Start of SUPPLIED MATERIAL

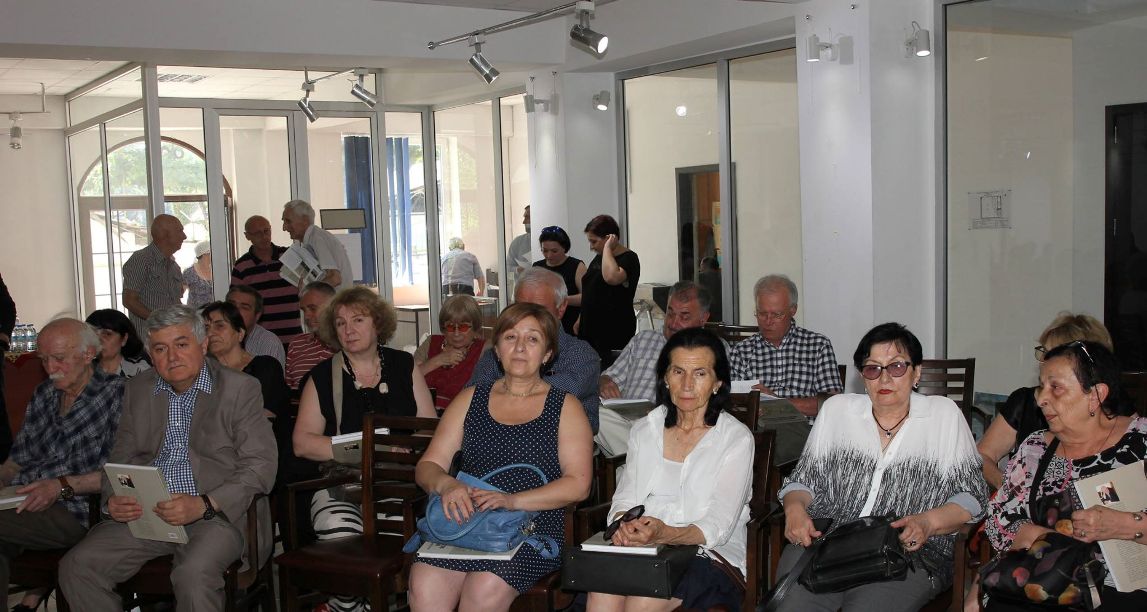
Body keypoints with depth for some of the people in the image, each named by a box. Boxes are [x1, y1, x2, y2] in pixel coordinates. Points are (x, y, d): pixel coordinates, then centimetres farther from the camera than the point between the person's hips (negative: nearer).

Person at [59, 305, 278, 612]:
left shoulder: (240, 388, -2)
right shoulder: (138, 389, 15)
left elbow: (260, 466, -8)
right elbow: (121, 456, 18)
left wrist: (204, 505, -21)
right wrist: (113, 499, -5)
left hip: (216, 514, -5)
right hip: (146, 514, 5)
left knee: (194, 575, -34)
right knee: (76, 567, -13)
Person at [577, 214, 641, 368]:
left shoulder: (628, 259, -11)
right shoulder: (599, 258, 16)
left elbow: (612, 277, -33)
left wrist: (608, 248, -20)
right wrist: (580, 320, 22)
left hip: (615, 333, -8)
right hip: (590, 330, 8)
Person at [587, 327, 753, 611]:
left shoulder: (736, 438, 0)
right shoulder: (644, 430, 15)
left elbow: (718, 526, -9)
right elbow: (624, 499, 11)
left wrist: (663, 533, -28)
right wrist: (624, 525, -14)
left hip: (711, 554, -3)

End of SUPPLIED MATERIAL

• _TASK DESCRIPTION_: Search the data for "elbow" and list every line in which it occurs.

• _RESULT OF THE TASK_:
left elbow: (260, 466, -8)
right elbow: (121, 456, 18)
left elbow: (612, 277, -33)
left elbow: (718, 526, -9)
right elbow: (624, 499, 11)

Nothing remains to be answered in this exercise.